Friday, June 20, 2014

A Beautiful Photo


My first thought when I saw this photo was when will I learn to smile nicely for the camera?! My second thought: whoa. time to lay off the ice cream. ... what?! It shocked me to hear that in my mind. And even more shocking was saying it out loud to Brian. I knew immediately that I needed to confront these feelings. Luckily, this blog post was posted later that same day. Love the body you have today. This isn't a novel concept, and it isn't something that has ever been that difficult for me...until recently.

Growing up, the majority of my body image issues centered around my face. My complexion was never great-- I was always dealing with a weird combination of breakouts and dry, flaky skin. For the most part, I finally have this under control, thanks to a greater knowledge of how my food intake affects my hormones and how my hormones affect my skin. Oh, and coconut oil. Thank God for coconut oil.

Of course, there were things about my body I struggled with as well. The stretch marks on my inner thighs are a big one. They kept me from wearing short shorts, and made me self-conscious in a swim suit. My stomach was, and still is, another "problem area" for me. Looking at photos, I can see the discomfort I feel in my own body-- arms strategically placed to cover any overhang that would show that my stomach is not perfectly flat, that I am not a board. In the photo above, I was too busy enjoying a game of apples to apples to remember to drape my arm across my lap to hide that overhang, and I saw it immediately when Brian showed me the photo.

The first step to loving the body you have today is to stop bashing yourself...and other people. If you put hate in, hate will come out. If you put love in, love will come out. I know this, and have generally been really good about it. I give so much credit to my mom for raising me to know that beauty isn't just what is on the outside, and I'm sure that is part of why my body image issues take only two paragraphs to summarize. And yet, at 26, when I should know better, when I thought I did know better, I bashed myself for not having a flat stomach in a photo.

= INSTRUCTION A =
Retype the listing below, beginning at the line that contains "family: Asteraceae" and continuing through the listing's last line, with both of those lines included.

= EXTRACTED RECORDS =
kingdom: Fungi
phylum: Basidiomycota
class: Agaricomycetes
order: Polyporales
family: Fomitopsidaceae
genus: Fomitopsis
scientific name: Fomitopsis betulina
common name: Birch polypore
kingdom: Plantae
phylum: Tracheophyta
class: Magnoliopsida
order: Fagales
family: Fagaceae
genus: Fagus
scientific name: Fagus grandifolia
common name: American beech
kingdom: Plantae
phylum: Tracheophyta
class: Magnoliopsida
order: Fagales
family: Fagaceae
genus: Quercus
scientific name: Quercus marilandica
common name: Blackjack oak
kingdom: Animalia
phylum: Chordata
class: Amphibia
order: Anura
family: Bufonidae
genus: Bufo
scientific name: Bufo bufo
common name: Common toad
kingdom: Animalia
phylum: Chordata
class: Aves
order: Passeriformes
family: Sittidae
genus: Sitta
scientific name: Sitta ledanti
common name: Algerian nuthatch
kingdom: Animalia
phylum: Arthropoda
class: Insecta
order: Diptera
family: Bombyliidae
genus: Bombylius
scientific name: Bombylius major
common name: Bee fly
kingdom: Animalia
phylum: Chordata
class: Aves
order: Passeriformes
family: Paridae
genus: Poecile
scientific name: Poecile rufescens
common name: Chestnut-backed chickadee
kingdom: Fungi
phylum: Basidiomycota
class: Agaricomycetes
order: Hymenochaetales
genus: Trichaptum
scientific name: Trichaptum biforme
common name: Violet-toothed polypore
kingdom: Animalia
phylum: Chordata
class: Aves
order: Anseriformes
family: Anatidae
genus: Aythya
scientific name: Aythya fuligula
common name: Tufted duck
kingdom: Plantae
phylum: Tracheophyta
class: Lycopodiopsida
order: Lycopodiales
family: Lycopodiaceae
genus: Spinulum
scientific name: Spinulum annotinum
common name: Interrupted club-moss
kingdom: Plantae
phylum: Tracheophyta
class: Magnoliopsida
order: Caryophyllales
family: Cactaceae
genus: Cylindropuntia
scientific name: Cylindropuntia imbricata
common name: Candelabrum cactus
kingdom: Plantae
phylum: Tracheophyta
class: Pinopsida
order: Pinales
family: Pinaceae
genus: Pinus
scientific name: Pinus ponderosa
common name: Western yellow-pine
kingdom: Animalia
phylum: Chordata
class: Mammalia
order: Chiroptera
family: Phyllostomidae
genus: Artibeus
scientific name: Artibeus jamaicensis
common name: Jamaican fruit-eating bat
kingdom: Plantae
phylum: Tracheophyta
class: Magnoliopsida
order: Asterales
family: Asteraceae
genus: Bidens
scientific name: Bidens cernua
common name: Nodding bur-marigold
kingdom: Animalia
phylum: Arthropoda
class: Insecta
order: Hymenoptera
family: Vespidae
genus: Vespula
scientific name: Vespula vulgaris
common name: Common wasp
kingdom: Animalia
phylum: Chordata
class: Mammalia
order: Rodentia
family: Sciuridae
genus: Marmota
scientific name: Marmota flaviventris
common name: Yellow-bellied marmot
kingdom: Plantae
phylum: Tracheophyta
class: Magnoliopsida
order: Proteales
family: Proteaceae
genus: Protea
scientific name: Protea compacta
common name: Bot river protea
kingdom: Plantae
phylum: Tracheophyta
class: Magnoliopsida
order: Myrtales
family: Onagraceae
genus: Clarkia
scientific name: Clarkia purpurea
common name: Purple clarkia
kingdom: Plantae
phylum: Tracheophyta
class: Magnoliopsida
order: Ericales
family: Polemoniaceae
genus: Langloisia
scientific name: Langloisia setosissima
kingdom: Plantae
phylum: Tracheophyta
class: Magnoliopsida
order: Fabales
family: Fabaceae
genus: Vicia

= INSTRUCTION B =
In the body image post, what part of the body did most of the writer's body image issues center on while growing up?

= EXERCISE ANSWER A =
family: Asteraceae
genus: Bidens
scientific name: Bidens cernua
common name: Nodding bur-marigold
kingdom: Animalia
phylum: Arthropoda
class: Insecta
order: Hymenoptera
family: Vespidae
genus: Vespula
scientific name: Vespula vulgaris
common name: Common wasp
kingdom: Animalia
phylum: Chordata
class: Mammalia
order: Rodentia
family: Sciuridae
genus: Marmota
scientific name: Marmota flaviventris
common name: Yellow-bellied marmot
kingdom: Plantae
phylum: Tracheophyta
class: Magnoliopsida
order: Proteales
family: Proteaceae
genus: Protea
scientific name: Protea compacta
common name: Bot river protea
kingdom: Plantae
phylum: Tracheophyta
class: Magnoliopsida
order: Myrtales
family: Onagraceae
genus: Clarkia
scientific name: Clarkia purpurea
common name: Purple clarkia
kingdom: Plantae
phylum: Tracheophyta
class: Magnoliopsida
order: Ericales
family: Polemoniaceae
genus: Langloisia
scientific name: Langloisia setosissima
kingdom: Plantae
phylum: Tracheophyta
class: Magnoliopsida
order: Fabales
family: Fabaceae
genus: Vicia

= EXERCISE ANSWER B =
The writer's face.